■ WHAT YOU SHOULD DO ■
All lines from the one that mentions "484 169 104.99" through the last of the entries below must be copied exactly, with both ends kept.

■ RAW DATA ■
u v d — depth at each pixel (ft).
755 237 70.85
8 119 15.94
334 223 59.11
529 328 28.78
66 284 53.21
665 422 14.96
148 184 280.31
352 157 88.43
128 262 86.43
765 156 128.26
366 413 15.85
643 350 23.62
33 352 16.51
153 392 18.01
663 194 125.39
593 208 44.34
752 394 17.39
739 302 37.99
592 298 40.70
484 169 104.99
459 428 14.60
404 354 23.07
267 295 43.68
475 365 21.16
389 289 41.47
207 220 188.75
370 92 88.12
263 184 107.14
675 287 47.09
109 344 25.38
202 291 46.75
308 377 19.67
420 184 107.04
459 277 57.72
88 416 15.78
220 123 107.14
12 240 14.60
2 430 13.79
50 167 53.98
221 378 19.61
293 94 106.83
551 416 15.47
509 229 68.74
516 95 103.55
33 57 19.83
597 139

■ RESULT ■
484 169 104.99
459 428 14.60
404 354 23.07
267 295 43.68
475 365 21.16
389 289 41.47
207 220 188.75
370 92 88.12
263 184 107.14
675 287 47.09
109 344 25.38
202 291 46.75
308 377 19.67
420 184 107.04
459 277 57.72
88 416 15.78
220 123 107.14
12 240 14.60
2 430 13.79
50 167 53.98
221 378 19.61
293 94 106.83
551 416 15.47
509 229 68.74
516 95 103.55
33 57 19.83
597 139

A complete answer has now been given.